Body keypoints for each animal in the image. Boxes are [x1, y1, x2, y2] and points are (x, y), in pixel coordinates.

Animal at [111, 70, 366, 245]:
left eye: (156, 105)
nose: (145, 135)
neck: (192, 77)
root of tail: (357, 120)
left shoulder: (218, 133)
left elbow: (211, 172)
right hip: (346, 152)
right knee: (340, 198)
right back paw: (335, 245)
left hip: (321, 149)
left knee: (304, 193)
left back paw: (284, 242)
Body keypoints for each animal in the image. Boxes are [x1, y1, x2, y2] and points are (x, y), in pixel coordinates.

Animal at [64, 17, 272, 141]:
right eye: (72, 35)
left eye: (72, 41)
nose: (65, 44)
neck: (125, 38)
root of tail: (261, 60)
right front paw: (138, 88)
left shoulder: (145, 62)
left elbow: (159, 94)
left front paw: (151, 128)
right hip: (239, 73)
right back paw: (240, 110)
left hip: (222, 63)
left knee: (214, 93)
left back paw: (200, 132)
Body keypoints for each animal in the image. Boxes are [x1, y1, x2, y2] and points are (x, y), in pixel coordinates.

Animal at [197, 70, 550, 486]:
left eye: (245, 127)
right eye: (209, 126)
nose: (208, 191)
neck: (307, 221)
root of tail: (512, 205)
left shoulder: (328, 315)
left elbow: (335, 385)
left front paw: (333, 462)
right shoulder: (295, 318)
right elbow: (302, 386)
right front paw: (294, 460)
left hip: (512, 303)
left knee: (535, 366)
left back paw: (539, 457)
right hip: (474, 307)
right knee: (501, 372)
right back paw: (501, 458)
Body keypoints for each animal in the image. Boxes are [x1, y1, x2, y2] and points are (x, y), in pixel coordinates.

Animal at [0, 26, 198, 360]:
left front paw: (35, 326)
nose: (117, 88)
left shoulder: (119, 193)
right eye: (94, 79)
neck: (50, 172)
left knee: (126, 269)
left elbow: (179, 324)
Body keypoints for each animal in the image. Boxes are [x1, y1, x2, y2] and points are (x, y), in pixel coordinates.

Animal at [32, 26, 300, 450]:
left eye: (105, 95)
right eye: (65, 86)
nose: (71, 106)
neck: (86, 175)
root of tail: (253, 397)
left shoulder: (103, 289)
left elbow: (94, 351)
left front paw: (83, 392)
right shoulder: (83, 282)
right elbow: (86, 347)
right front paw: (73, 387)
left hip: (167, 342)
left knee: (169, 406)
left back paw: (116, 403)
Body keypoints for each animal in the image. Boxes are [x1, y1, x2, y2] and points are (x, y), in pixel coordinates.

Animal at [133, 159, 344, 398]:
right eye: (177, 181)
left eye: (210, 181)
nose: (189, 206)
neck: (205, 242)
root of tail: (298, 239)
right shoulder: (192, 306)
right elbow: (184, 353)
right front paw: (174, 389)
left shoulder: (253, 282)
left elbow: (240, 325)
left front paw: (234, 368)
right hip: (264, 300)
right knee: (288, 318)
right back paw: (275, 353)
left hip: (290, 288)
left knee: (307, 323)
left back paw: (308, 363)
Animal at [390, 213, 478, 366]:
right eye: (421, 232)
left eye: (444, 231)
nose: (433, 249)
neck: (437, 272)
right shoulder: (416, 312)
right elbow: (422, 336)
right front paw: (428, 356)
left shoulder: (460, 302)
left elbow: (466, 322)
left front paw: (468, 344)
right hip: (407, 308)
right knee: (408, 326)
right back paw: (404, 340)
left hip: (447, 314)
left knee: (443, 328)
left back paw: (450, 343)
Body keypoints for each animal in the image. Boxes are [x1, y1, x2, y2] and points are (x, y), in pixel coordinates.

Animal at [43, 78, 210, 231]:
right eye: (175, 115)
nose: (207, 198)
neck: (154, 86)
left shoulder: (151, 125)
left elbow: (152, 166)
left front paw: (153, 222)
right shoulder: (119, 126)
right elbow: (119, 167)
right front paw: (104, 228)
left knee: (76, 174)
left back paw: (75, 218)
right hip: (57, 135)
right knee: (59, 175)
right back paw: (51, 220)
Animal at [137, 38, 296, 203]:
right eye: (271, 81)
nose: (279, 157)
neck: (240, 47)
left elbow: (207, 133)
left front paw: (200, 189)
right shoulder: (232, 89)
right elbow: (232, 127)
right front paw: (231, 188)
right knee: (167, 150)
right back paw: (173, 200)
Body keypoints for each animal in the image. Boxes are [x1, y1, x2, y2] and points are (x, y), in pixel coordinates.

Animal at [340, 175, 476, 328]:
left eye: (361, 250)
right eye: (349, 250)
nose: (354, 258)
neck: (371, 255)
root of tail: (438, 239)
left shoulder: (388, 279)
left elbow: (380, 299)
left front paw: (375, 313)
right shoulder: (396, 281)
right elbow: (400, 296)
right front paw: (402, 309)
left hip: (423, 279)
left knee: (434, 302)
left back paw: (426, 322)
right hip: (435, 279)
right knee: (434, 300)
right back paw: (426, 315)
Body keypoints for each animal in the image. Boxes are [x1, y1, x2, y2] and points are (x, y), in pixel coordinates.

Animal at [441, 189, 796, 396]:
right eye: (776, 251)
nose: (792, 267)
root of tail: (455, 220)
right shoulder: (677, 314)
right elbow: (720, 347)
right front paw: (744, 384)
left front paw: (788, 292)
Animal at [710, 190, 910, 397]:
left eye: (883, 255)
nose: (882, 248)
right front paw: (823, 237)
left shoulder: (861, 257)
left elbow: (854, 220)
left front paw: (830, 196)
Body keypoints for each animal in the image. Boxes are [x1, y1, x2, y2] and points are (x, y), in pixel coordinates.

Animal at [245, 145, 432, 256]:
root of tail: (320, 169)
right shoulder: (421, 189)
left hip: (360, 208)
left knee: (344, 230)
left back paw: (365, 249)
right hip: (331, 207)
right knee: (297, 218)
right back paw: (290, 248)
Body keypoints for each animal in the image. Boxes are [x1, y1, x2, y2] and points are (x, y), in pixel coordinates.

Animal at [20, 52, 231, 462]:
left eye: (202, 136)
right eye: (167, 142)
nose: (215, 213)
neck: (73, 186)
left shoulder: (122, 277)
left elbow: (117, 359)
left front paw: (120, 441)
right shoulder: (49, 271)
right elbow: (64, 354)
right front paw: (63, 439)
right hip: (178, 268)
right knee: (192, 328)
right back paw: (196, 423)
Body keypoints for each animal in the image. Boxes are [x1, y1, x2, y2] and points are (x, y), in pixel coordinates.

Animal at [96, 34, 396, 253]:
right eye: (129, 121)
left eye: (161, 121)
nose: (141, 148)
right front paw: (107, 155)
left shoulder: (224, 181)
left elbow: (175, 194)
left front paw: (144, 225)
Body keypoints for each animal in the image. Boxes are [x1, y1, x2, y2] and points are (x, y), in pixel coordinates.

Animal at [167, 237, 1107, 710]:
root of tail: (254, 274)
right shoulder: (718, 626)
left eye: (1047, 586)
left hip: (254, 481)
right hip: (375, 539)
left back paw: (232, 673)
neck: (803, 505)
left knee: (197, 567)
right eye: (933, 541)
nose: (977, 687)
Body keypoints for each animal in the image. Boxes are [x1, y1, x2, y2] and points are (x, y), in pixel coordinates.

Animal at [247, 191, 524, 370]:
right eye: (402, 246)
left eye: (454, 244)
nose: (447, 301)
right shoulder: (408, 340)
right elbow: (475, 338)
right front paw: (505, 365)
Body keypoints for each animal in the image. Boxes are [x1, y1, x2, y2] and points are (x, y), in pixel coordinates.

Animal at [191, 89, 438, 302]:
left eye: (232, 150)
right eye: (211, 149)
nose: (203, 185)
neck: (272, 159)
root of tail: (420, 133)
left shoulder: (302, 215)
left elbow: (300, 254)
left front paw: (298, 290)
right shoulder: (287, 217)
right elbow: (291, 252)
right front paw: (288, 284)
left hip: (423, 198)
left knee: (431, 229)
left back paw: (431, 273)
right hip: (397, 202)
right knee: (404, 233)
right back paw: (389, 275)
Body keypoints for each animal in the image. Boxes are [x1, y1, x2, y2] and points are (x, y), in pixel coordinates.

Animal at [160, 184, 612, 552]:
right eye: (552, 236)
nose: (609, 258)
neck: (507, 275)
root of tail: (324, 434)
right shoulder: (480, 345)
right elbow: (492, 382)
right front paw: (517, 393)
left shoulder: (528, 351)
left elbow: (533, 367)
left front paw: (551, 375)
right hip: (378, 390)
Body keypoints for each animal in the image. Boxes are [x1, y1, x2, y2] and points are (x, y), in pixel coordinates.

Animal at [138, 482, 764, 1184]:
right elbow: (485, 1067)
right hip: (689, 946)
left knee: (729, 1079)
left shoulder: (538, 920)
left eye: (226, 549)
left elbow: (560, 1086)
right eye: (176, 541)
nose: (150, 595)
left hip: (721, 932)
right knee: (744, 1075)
▬▬▬▬▬▬
» Task instructions:
Where the material contains a line with "root", return that line.

» Response to this exercise:
root of tail: (357, 120)
root of tail: (261, 60)
root of tail: (512, 205)
root of tail: (253, 397)
root of tail: (298, 239)
root of tail: (438, 239)
root of tail: (455, 220)
root of tail: (320, 169)
root of tail: (254, 274)
root of tail: (420, 133)
root of tail: (324, 434)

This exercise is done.